Cheap, ubiquitous, and moldable

Unusual Crafts: Crafting with silverware

Have you ever looked at your old silverware and thought, "I wish I could find something better to do with this stuff than use it to eat food"? Well, some people have. Some people have thought about that a LOT. In fact, there are more silverware crafts projects than you can shake a stick at.

Silverware is a popular crafting item first and foremost because it is ubiquitous. This means two things: first, that everyone recognizes the objects instantly, and second, that you can get tons of them easily on the cheap. Most thrift stores have huge bins filled with unmatched silverware that you can purchase for pennies apiece.

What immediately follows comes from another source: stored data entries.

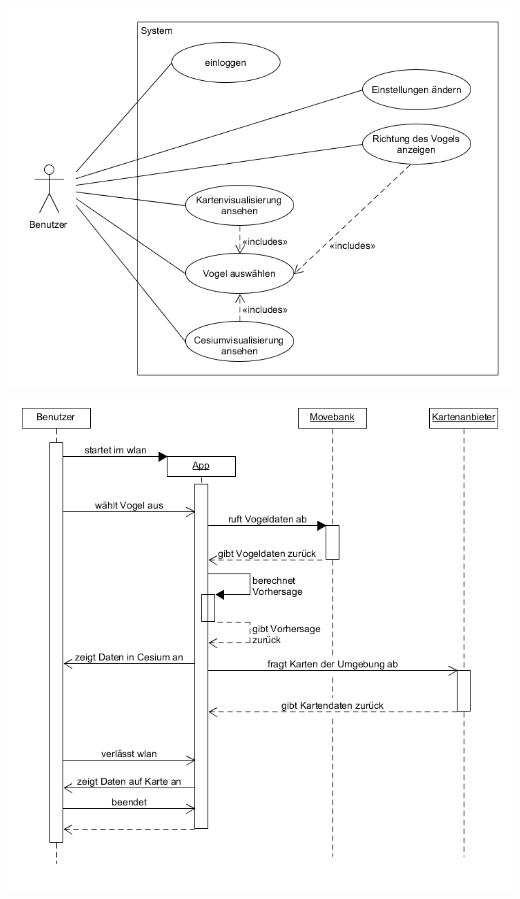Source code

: \documentclass[12pt]{article} %
\begin{document}
\includegraphics[width = 1\linewidth]{Usecasediagramm.png}
\includegraphics[width = 1\linewidth]{Sequenzdiagramm.png}
\end{document}
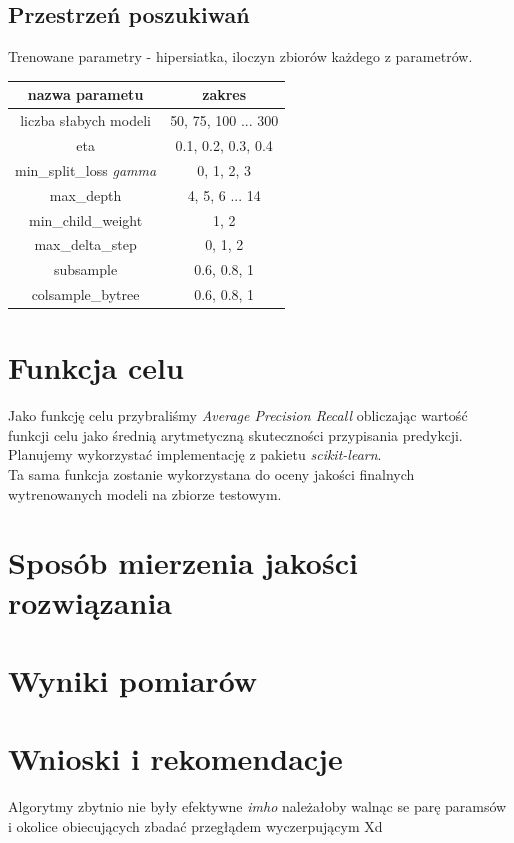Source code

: \documentclass[11pt]{article}
\begin{document}
\subsection{Przestrzeń poszukiwań}
Trenowane parametry - hipersiatka, iloczyn zbiorów każdego z parametrów.
\begin{center}
	\begin{tabular}{|c|c|}
		\hline
		nazwa parametu & zakres \\
		\hline
		\hline
		liczba słabych modeli &  50, 75, 100 ... 300\\ %
		\hline
		eta &  0.1, 0.2, 0.3, 0.4\\ %
		\hline 
		min\_split\_loss \textit{gamma} & 0, 1, 2, 3\\ %
		\hline 
		max\_depth & 4, 5, 6 ... 14\\
	    \hline
		min\_child\_weight & 1, 2\\
		\hline 
		max\_delta\_step & 0, 1, 2\\
		\hline 
		subsample & 0.6, 0.8, 1\\
		\hline
		colsample\_bytree &  0.6, 0.8, 1\\ %
		\hline 
	\end{tabular}
\end{center}                         




\section{Funkcja celu}
Jako funkcję celu przybraliśmy \textit{Average Precision Recall} obliczając wartość funkcji celu jako średnią arytmetyczną skuteczności przypisania predykcji. Planujemy wykorzystać implementację z pakietu \textit{scikit-learn}.\\
Ta sama funkcja zostanie wykorzystana do oceny jakości finalnych wytrenowanych modeli na zbiorze testowym.

\section{Sposób mierzenia jakości rozwiązania}

\section{Wyniki pomiarów}



\section{Wnioski i rekomendacje}
Algorytmy zbytnio nie były efektywne \textit{imho} należałoby walnąc se parę paramsów i okolice obiecujących zbadać przegłądem wyczerpującym Xd
\end{document}
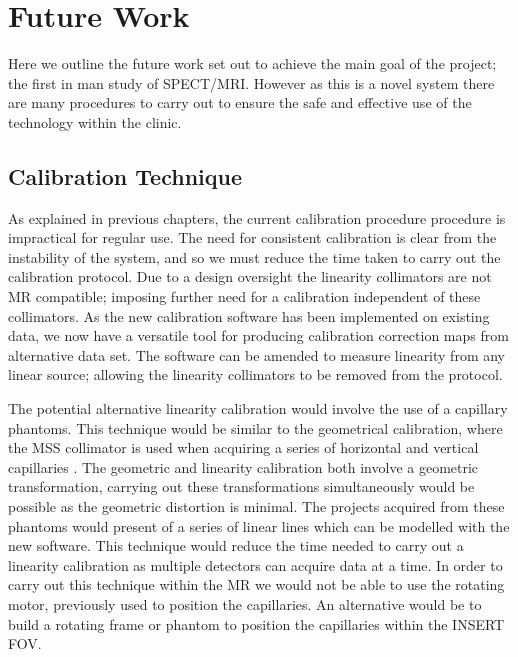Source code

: \chapter{Future Work}
\label{Future}



Here we outline the future work set out to achieve the main goal of the project; the first in man study of \acrshort{SPECT/MRI}. However as this is a novel system there are many procedures to carry out to ensure the safe and effective use of the technology within the clinic.
\section{Calibration Technique}
As explained in previous chapters, the current calibration procedure procedure is impractical for regular use. The need for consistent calibration is clear from the instability of the system, and so we must reduce the time taken to carry out the calibration protocol. Due to a design oversight the linearity collimators are not \acrshort{MR} compatible; imposing further need for a calibration independent of these collimators. As the new calibration software has been implemented on existing data, we now have a versatile tool for producing calibration correction maps from alternative data set. The software can be amended to measure linearity from any linear source; allowing the linearity collimators to be removed from the protocol. 

The potential alternative linearity calibration would involve the use of a capillary phantoms. This technique would be similar to the geometrical calibration, where the \acrshort{MSS} collimator is used when acquiring a series of horizontal and vertical capillaries \cite{Smith1988AcquisitionAnalysis}. The geometric and linearity calibration both involve a geometric transformation, carrying out these transformations simultaneously would be possible as the geometric distortion is minimal. The projects acquired from these phantoms would present of a series of linear lines which can be modelled with the new software. This technique would reduce the time needed to carry out a linearity calibration as multiple detectors can acquire data at a time. In order to carry out this technique within the \acrshort{MR} we would not be able to use the rotating motor, previously used to position the capillaries. An alternative would be to build a rotating frame or phantom to position the capillaries within the \acrshort{INSERT} \acrshort{FOV}.

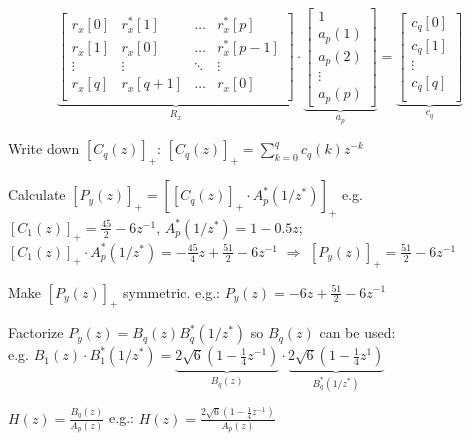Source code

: \begin{aufzaehlung}
			\small$$
\underbrace{\begin{bmatrix}
			r_x[0] & r_x^*[1] & \hdots & r_x^*[p] \\
			r_x[1] & r_x[0] & \hdots & r_x^*[p-1] \\
			\vdots & \vdots & \ddots & \vdots \\
			r_x[q] & r_x[q+1] & \hdots & r_x[0] \\
		\end{bmatrix}  }_{R_x} \cdot \underbrace{\begin{bmatrix}
			1 \\
			a_p(1) \\
			a_p(2) \\
			\vdots \\
			a_p(p)
		\end{bmatrix}  }_{a_p}= \underbrace{\begin{bmatrix}
				c_q[0]\\
				c_q[1]\\
			\vdots \\
				c_q[q]\\
		\end{bmatrix}}_{c_{q}}
			$$ \normalsize
			\item Write down $[C_q(z)]_+$: $[C_q(z)]_+ = \sum\limits_{k=0}^q c_q(k)z^{-k}$
			\item Calculate $[P_y(z)]_+=\left[[C_q(z)]_+ \cdot A^*_p(1/z^*)\right]_+$ e.g. $[C_1(z)]_+=\frac{45}{2}-6z^{-1}$, $A^*_p(1/z^*)=1-0.5z$; $[C_1(z)]_+ \cdot A^*_p(1/z^*)= -\frac{45}{4}z +\frac{51}{2}-6z^{-1}$ $\Rightarrow$  $[P_y(z)]_+= \frac{51}{2}-6z^{-1}$
			\item Make $[P_y(z)]_+$ symmetric. e.g.: $P_y(z) =  -6 z +\frac{51}{2}-6z^{-1}$
			\item Factorize $P_y(z)=B_q(z)B_q^*(1/z^*)$ so $B_q(z)$ can be used: \\
			e.g. $B_1(z)\cdot B_1^*(1/z^*)= \underbrace{2\sqrt{6}(1-\frac{1}{4}z^{-1})}_{B_q(z)}\cdot \underbrace{2\sqrt{6}(1-\frac{1}{4}z^{1})}_{B_q^*(1/z^*)}$
			\item $H(z)=\frac{B_q(z)}{A_p(z)}$ e.g.: $H(z)=\frac{2 \sqrt{6}(1-\frac 1 4 z^{-1})}{A_p(z)}$
\end{aufzaehlung}


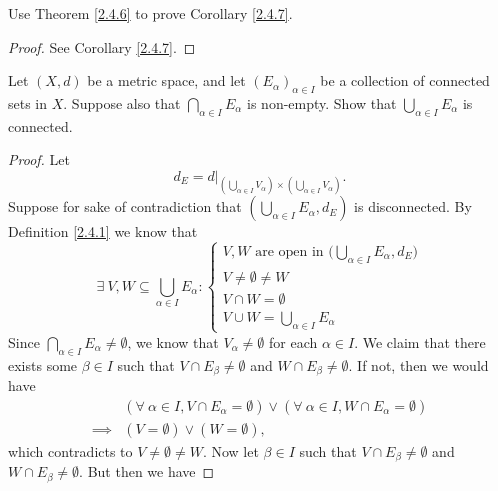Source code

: \begin{exercise}\label{ex 2.4.5}
    Use Theorem \ref{2.4.6} to prove Corollary \ref{2.4.7}.
\end{exercise}

\begin{proof}
    See Corollary \ref{2.4.7}.
\end{proof}

\begin{exercise}\label{ex 2.4.6}
    Let \((X, d)\) be a metric space, and let \((E_\alpha)_{\alpha \in I}\) be a collection of connected sets in \(X\).
    Suppose also that \(\bigcap_{\alpha \in I} E_\alpha\) is non-empty.
    Show that \(\bigcup_{\alpha \in I} E_\alpha\) is connected.
\end{exercise}

\begin{proof}
    Let
    \[
        d_E = d|_{(\bigcup_{\alpha \in I} V_\alpha) \times (\bigcup_{\alpha \in I} V_\alpha)}.
    \]
    Suppose for sake of contradiction that \((\bigcup_{\alpha \in I} E_\alpha, d_E)\) is disconnected.
    By Definition \ref{2.4.1} we know that
    \[
        \exists\ V, W \subseteq \bigcup_{\alpha \in I} E_\alpha : \begin{cases}
            V, W \text{ are open in } \bigg(\bigcup_{\alpha \in I} E_\alpha, d_E\bigg) \\
            V \neq \emptyset \neq W                                                    \\
            V \cap W = \emptyset                                                       \\
            V \cup W = \bigcup_{\alpha \in I} E_\alpha
        \end{cases}
    \]
    Since \(\bigcap_{\alpha \in I} E_\alpha \neq \emptyset\), we know that \(V_\alpha \neq \emptyset\) for each \(\alpha \in I\).
    We claim that there exists some \(\beta \in I\) such that \(V \cap E_\beta \neq \emptyset\) and \(W \cap E_\beta \neq \emptyset\).
    If not, then we would have
    \begin{align*}
                 & (\forall\ \alpha \in I, V \cap E_\alpha = \emptyset) \lor (\forall\ \alpha \in I, W \cap E_\alpha = \emptyset) \\
        \implies & (V = \emptyset) \lor (W = \emptyset),
    \end{align*}
    which contradicts to \(V \neq \emptyset \neq W\).
    Now let \(\beta \in I\) such that \(V \cap E_\beta \neq \emptyset\) and \(W \cap E_\beta \neq \emptyset\).
    But then we have

\end{proof}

The second thing that drives silverware crafting is that silverware, being made of metal, is relatively easy to work with. It doesn't take much heating in order to bend a spoon or a fork into a bracelet, for example. You can pretty much bend a lot of modern silverware by hand without even needing to heat it beyond warming it with your hands. Similarly, it is also pretty easy to hammer flat the dish of a spoon so that you can use it as a garden marker.

The basic tools needed for silverware crafting are also cheap and easy to obtain. You can buy a basic metal stamping kit for about $15-$20. Then you just need a hammer and a hard surface, and presto: you can stamp words or phrases into the bowl of a spoon. (They make cute garden markers.)

The wind chime is of course the traditional, maybe even canonical silverware craft. But I caution crafters to exercise judgment when making a wind chime out of silverware. Silverware wind chimes, I feel, have to be unusually beautiful. In order to compensate for the fact that most of them sound absolutely terrible.